Saturday, June 16, 2012

Navigation

Most of the city streets on which I run are pretty flat, but at least once a week I try to run up a nearby hill.  It is only recently that I have been successful in running all the way to the top.  No, it is not a particularly high hill, and if you saw it, you would probably laugh and wonder what the big deal is.  However, in order for me to make it to the top without pausing, there is some strategy involved.  I need to be hydrated and properly fueled.  If I have eaten too much, lethargy will probably take over.    If I do not eat enough, my stamina will be short lived.  I also need to be at a point of my run where I am warmed up, but not at the end of the run when my energy is waning.   Yes, it is a balancing act.  
 
I ran up this hill a few days ago, and arrived at the top rather breathless.  As I waited for calmness to return, I thought how easy it would be to think of this hill as some sort of enemy that needed to be conquered.  Often, we do put our struggles in this category.  Illness, addiction, or other concerns are often viewed as something that, with enough effort, can be beaten, or at least gotten through and left behind forever.  Worse, we don't think of them at all, but rather we try to just run away, trying desperately to believe there is somewhere else to go.   
 
Yet, even when one hill is run, there is always another, and my need to learn balance is on going, just as most struggles are. Perhaps we should view these struggles in another light.  Let us learn to see them not as enemy territory, but as sacred ground where we can learn more about ourselves, and about God.  It is often in our struggles where we find a deeper focus and more intense prayer life.  
 
The first time I sung Fanny Crosby's hymn, "Jesus, Keep me Near the Cross," I found myself wondering why on earth would I ever sing that?  Yet, over the years, I have come to think of Fanny Crosby as one of my spiritual mothers.  When I sing of wanting to be kept near the cross, I am singing of my struggles, and of asking for the courage to not turn and run away from them, but to stay close.  If we do not stay close to our struggles, we can never be transformed by them.   And that is the grand lesson of the cross.  Just as Jesus was never left there, neither are we.    
 
Fanny Crosby was blinded at the age of six weeks, probably as a result of a quack doctor efforts.  It is reported that she wrote over 9,000 hymns and poems in her lifetime.  A friend of mine once told me that he learned to "see" music differently from a blind pianist.  I think that is what Fanny has done for me.  She has helped me to "see" some of my own blindness that happens when I try to run from that sacred ground of struggle.  I will never believe that we are called to suffer just for the sake of suffering, but so that we can learn to see, and thus live more fully into our sacred humanness.               
 
Blessings on your journey.  If you are struggling, please know you are not alone.   God is with you, and is always willing to give you some good traveling companions.   Come, let us go together.    We can even sing on the way.       
  
Jesus, keep me near the cross, 
there a precious fountain, 
free to all a healing stream, 
flows from Calvary's mountain.
                                       - Fanny Crosby 1869

Saturday, June 2, 2012

The Truth About Wallpaper


My husband, bless his heart, has been removing the wallpaper in our bathroom.  Finally, after living in this house for well over a decade,  the tiny floral pattern got to us.  He finished most of the removal stage yesterday. The space is currently pretty much completely devoid of color, save a couple of towels.   We have both commented on how surprisingly stark the bathroom is at the moment.  This plain little bathroom has reminded me about how there is a certain amount of illusion in our homes.  We paint the walls, do some decorating, move in some rugs and some furniture, maybe get a cat or a dog.   Most of us really try to do our houses up right.  

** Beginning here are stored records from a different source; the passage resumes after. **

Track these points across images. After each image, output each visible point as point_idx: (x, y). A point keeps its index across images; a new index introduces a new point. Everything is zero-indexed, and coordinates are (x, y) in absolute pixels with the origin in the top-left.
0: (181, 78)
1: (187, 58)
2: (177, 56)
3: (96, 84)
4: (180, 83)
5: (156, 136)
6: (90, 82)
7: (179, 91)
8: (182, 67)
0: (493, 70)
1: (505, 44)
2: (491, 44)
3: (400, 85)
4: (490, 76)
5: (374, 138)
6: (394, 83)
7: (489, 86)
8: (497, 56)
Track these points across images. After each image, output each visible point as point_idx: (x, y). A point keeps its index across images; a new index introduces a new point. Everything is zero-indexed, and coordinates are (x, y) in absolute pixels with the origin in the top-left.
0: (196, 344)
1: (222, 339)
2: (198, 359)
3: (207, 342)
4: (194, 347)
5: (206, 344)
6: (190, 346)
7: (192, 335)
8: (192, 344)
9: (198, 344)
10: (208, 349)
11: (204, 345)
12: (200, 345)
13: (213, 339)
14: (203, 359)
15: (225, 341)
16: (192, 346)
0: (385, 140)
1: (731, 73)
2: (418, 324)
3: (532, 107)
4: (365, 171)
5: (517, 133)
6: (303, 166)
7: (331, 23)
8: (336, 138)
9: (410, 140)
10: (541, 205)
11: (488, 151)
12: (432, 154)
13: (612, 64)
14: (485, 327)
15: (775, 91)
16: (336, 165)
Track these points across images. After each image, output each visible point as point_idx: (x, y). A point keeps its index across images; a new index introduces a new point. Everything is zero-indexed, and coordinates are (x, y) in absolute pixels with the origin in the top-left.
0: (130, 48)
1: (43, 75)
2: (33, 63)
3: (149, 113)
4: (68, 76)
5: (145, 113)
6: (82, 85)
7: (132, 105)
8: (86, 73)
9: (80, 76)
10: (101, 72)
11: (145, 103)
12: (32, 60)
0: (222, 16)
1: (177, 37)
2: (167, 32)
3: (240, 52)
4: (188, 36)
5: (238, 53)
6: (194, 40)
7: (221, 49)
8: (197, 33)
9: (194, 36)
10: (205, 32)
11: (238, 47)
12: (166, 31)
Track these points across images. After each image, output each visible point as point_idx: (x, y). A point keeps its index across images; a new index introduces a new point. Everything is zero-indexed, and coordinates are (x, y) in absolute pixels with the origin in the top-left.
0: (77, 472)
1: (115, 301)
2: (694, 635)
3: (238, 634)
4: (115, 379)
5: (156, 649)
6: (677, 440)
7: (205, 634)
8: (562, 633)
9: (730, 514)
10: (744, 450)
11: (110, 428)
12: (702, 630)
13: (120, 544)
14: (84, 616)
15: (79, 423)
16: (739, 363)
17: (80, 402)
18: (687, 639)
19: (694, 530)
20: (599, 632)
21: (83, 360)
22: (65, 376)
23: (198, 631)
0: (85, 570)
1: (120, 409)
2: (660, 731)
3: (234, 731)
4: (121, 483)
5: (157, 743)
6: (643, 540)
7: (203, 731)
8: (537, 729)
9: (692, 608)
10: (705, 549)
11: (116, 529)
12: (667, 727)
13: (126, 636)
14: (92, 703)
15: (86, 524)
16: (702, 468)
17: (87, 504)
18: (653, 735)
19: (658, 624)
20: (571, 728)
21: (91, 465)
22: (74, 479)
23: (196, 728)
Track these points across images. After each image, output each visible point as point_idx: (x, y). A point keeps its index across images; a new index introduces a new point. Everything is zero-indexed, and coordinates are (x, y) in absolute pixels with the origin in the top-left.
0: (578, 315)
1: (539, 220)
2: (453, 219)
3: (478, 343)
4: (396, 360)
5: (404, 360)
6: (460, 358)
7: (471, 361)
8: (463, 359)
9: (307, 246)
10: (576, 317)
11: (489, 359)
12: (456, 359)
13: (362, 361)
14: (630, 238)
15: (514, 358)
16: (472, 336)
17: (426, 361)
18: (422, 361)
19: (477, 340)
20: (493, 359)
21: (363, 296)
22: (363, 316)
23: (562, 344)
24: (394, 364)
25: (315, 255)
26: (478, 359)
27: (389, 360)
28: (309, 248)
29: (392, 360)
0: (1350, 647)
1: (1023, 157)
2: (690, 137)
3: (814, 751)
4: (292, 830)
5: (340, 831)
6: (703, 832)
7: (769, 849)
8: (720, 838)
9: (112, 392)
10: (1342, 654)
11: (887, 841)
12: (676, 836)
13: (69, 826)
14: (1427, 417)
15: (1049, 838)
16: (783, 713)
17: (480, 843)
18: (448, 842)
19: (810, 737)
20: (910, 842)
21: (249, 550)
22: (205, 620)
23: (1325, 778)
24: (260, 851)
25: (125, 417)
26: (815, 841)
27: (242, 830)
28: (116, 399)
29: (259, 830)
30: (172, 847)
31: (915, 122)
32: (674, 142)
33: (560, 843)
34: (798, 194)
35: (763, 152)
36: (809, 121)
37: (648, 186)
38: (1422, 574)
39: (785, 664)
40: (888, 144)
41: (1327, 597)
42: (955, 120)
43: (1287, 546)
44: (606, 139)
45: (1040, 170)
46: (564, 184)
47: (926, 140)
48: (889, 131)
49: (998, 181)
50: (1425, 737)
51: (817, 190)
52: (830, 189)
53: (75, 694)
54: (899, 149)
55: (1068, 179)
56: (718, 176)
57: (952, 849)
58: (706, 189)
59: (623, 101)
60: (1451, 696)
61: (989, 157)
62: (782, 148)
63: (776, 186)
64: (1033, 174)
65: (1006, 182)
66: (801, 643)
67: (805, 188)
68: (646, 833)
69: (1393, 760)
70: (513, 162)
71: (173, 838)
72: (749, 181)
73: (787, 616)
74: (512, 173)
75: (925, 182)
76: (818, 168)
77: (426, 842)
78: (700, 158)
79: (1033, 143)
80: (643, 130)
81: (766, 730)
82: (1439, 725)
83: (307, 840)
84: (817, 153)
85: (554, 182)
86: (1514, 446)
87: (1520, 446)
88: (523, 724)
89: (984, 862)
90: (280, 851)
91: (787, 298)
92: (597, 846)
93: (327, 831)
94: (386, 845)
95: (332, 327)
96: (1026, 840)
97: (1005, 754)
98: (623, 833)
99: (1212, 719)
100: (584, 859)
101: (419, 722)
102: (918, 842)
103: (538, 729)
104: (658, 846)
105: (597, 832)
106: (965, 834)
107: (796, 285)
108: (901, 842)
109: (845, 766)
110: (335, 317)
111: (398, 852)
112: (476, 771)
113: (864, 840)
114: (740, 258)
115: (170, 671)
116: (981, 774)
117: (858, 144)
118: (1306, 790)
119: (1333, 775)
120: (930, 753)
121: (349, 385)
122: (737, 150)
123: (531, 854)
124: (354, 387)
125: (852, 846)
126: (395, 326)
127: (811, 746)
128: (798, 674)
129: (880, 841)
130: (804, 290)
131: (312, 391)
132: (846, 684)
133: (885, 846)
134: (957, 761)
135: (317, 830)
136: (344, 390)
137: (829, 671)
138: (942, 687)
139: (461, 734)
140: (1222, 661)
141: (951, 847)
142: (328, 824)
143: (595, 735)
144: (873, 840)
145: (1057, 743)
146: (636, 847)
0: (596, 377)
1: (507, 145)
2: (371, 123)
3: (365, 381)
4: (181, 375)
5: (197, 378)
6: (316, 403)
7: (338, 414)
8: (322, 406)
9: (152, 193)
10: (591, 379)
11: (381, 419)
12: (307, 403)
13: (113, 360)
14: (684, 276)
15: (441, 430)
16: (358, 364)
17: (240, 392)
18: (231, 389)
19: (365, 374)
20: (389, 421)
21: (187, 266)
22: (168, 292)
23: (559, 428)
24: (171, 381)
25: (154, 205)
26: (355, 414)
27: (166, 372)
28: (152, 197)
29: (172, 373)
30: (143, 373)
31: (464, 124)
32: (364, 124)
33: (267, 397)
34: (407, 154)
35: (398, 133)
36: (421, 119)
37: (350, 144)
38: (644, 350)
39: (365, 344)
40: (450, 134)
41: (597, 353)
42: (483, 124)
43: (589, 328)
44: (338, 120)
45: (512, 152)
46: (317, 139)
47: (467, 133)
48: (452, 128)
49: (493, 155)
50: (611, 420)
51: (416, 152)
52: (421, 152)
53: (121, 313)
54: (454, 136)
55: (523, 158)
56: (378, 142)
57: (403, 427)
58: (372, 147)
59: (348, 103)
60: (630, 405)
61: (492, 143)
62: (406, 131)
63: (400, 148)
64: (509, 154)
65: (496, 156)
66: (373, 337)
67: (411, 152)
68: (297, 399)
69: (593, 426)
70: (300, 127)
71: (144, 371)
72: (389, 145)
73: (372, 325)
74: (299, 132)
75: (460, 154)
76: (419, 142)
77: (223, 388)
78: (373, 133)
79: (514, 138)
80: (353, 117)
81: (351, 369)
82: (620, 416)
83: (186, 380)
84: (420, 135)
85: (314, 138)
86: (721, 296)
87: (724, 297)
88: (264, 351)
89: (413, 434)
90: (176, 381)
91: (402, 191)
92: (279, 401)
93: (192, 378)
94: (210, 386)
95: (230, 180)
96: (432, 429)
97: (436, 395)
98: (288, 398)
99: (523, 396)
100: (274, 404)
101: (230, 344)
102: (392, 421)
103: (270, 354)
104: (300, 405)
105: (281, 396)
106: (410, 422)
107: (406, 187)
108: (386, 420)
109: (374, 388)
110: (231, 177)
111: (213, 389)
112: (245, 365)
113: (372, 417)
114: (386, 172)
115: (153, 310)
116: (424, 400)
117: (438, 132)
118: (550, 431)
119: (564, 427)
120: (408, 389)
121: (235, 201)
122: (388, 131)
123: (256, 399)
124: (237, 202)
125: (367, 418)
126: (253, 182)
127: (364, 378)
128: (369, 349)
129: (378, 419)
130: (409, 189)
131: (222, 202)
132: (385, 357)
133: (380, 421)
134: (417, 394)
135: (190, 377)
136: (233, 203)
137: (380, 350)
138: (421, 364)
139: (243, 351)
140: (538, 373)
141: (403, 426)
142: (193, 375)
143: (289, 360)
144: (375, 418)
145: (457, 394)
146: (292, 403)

However, the reality is, take away the "stuff" and most houses are really pretty simple.  If we are fortunate, we have walls, a roof, floors, plumbing, and electricity.  Yet rarely, as valuable as these are, do such conveniences make a home.  Nor does  comfort.   Not even new appliances.  No, only love can create a home.  What is true of our houses, is true of our lives.   Living in our skins, and living in our souls are not necessarily synonymous.  Just like going to church and living a life of faith are not either.  Love is what helps us to settle in.  Love is what allows us to experience the realness of God.  We can't understand God, no matter how hard we try.  We simply can't.  But, we can learn to live in love.  I don't think God asks much more of us than that - to give our lives over to the love already in us.

God is always here.  God is always.  God is.  God.  
 
Wallpaper, on the other hand, is not.  Although, it can be pretty stubborn.   


  
A case of contradictories, both of them true. 
There is a God. There is no God.
Where is the problem? I am quite sure that 
there is a God in the sense that I am sure 
my love is no illusion. I am quite sure 
there is no God, in the sense that I am sure 
there is nothing which resembles what 
I can conceive when I say that word.     
   
                                                   - Simone Weil (1909-1943)   

                                                       
   
God is love, and those who abide in love abide in God, and God abides in them (1John 4:16).